TASK: Find every line in the items below that contains the string "flat", and copy each of those lines.

◆ ◆ ◆ ◆ ◆ ◆ ◆

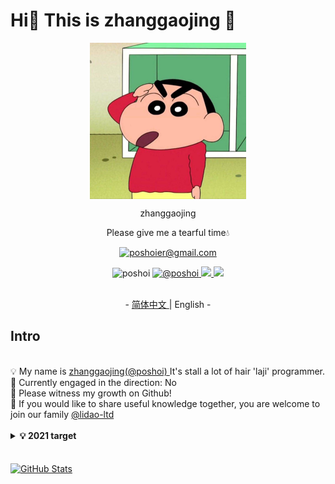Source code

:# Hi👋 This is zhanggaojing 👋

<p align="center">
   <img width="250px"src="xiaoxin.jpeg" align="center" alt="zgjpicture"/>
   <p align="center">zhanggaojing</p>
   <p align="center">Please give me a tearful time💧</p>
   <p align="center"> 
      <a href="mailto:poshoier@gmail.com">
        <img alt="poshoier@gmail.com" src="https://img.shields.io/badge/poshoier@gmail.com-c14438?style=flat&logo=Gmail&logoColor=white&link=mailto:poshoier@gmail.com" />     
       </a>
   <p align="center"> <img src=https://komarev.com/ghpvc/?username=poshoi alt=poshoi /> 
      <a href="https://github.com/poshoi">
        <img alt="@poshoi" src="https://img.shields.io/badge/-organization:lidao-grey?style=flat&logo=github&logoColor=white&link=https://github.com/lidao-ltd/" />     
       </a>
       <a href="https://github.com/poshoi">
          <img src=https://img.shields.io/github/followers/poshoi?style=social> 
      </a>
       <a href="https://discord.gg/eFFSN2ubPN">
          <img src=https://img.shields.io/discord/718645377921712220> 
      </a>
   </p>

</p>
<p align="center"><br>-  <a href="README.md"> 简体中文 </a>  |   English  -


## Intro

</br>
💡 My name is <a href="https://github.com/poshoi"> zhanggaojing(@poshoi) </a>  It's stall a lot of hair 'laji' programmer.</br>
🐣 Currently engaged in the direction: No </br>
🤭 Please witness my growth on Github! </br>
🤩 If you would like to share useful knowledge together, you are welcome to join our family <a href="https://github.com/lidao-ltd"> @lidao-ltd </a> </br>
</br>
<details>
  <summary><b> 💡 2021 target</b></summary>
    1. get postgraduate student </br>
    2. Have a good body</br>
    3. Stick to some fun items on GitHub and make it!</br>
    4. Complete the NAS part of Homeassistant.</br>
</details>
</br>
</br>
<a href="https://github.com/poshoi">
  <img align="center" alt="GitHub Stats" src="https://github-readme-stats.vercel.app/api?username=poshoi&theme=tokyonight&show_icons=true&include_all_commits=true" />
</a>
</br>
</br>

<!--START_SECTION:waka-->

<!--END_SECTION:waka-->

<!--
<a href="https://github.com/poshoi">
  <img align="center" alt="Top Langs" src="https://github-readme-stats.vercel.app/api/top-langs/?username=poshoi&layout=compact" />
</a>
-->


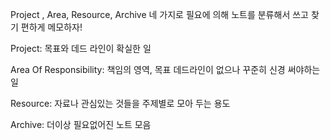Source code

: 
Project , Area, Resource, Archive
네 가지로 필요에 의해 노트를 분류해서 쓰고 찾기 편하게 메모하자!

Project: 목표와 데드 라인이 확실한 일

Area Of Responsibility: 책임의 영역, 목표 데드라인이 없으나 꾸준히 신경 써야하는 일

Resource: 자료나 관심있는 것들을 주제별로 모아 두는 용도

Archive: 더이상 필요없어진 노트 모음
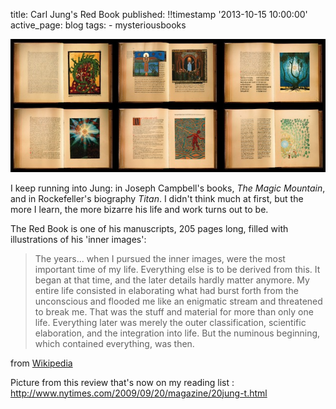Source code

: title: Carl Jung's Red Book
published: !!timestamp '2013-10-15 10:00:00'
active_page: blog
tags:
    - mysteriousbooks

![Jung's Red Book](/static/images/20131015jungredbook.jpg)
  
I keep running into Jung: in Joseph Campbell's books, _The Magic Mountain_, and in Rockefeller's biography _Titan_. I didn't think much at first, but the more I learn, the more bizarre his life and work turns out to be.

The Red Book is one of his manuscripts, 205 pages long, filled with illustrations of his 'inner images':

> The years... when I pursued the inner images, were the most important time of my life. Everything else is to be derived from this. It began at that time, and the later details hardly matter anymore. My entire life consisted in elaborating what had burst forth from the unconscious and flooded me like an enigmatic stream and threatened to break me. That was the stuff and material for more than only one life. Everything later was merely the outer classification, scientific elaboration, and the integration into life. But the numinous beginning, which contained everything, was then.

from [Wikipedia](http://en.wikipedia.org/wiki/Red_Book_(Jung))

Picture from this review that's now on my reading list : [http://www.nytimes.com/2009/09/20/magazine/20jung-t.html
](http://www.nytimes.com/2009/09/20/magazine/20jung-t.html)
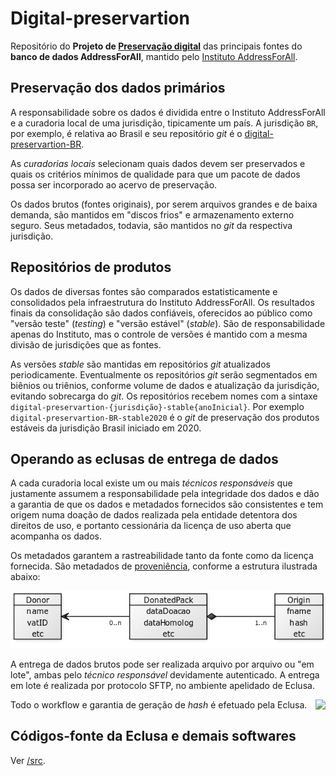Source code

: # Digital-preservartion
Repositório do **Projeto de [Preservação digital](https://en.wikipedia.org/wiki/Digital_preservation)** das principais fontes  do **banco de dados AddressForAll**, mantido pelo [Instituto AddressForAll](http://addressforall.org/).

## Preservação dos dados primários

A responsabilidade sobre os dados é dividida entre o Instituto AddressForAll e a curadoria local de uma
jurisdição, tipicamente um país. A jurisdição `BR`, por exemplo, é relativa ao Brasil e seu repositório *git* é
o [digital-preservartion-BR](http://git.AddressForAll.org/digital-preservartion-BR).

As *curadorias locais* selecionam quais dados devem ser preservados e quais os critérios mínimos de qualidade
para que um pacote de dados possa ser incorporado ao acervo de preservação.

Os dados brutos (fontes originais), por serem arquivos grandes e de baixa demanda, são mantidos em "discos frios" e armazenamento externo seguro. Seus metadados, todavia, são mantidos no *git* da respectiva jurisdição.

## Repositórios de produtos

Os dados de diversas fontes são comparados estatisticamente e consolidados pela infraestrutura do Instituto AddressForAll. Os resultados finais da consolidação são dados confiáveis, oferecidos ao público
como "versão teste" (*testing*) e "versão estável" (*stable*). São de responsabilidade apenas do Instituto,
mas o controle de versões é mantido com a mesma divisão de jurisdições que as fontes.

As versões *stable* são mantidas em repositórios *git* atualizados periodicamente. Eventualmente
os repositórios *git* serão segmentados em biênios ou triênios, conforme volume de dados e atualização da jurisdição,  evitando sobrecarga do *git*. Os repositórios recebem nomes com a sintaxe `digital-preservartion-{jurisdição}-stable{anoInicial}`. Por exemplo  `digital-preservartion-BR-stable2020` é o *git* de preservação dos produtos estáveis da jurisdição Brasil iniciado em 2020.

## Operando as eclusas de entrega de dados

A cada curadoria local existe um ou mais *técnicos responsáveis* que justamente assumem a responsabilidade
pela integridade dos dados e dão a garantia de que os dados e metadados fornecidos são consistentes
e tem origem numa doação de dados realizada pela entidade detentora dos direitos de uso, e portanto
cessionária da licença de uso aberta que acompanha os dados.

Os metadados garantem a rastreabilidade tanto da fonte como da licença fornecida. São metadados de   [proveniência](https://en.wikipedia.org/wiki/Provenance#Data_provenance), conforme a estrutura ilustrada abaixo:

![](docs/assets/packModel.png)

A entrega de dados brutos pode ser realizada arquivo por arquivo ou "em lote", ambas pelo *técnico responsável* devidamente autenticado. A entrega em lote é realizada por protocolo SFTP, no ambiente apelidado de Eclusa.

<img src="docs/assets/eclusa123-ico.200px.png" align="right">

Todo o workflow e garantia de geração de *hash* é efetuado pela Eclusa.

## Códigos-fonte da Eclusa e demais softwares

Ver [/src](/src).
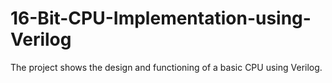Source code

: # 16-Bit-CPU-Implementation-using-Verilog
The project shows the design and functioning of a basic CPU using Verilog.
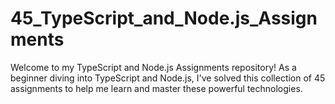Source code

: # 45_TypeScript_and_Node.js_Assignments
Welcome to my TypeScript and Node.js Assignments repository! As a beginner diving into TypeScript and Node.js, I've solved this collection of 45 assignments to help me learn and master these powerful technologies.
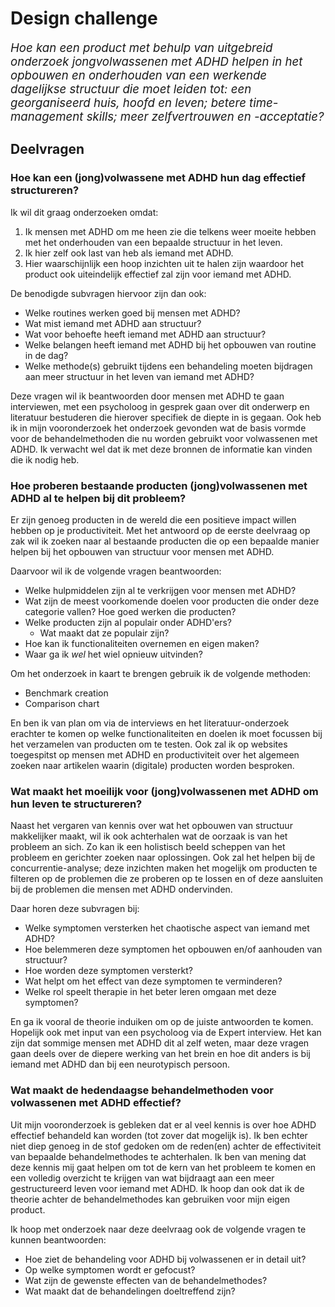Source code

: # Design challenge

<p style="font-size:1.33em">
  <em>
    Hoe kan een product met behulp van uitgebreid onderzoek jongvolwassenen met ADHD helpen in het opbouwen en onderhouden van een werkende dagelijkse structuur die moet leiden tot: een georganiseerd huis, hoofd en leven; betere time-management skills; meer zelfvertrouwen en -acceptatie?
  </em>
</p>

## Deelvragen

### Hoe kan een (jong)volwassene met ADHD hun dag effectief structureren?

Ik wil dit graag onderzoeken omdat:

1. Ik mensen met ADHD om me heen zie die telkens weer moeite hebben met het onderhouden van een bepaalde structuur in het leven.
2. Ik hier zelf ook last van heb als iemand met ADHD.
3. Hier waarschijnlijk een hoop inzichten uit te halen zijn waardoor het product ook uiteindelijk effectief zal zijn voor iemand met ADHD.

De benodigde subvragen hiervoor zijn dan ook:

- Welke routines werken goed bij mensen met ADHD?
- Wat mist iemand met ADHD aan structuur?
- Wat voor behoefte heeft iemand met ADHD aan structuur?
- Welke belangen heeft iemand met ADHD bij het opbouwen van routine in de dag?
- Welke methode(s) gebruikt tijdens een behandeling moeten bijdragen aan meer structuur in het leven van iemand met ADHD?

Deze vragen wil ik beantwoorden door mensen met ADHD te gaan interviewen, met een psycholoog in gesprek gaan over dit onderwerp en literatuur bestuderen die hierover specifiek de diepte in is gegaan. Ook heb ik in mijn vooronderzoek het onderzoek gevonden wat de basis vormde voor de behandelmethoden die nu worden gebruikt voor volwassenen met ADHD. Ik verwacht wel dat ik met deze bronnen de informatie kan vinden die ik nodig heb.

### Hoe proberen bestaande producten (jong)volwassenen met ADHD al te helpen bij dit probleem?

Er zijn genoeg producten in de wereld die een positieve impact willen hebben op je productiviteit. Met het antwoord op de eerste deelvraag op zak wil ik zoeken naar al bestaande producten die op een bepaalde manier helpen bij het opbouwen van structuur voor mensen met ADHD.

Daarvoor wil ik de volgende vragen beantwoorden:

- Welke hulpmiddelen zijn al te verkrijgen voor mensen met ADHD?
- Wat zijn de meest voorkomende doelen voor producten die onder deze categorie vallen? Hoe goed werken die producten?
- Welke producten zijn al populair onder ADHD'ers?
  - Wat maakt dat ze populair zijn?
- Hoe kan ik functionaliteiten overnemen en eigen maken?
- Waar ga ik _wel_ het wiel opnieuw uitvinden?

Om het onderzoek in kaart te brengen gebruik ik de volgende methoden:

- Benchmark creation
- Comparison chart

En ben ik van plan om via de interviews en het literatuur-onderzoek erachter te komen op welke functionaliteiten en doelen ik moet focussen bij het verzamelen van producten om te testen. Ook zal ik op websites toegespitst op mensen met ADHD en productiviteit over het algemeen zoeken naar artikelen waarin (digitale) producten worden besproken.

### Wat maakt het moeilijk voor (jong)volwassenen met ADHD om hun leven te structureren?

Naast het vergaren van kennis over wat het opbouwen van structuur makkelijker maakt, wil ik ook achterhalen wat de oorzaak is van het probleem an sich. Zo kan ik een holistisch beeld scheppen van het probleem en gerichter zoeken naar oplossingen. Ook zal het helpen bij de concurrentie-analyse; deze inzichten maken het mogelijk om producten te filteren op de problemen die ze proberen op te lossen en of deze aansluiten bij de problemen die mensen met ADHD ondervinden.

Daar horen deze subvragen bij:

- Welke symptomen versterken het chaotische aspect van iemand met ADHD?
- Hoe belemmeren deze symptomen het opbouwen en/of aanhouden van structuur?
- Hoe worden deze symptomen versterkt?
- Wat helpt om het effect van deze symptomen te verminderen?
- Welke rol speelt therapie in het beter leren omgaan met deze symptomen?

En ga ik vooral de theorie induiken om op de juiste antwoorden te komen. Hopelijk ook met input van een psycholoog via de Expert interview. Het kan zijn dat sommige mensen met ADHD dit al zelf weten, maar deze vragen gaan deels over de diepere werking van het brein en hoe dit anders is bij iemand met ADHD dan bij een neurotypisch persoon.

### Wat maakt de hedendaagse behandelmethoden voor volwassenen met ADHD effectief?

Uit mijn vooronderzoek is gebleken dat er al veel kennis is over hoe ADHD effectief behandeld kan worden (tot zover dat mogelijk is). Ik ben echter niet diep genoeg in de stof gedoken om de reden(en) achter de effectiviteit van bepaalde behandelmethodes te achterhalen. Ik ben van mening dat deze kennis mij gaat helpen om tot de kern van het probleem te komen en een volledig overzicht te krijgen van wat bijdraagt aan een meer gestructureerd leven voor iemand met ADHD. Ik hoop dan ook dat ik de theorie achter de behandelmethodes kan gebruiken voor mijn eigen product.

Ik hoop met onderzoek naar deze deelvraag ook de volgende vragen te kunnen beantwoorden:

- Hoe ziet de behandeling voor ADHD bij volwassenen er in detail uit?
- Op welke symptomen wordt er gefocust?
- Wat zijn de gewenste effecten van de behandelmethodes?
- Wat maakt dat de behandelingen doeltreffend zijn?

◆ ◆ ◆ ◆ ◆ ◆ ◆

ANSWER FOR THE TASK:
        <img alt="poshoier@gmail.com" src="https://img.shields.io/badge/poshoier@gmail.com-c14438?style=flat&logo=Gmail&logoColor=white&link=mailto:poshoier@gmail.com" />     
        <img alt="@poshoi" src="https://img.shields.io/badge/-organization:lidao-grey?style=flat&logo=github&logoColor=white&link=https://github.com/lidao-ltd/" />     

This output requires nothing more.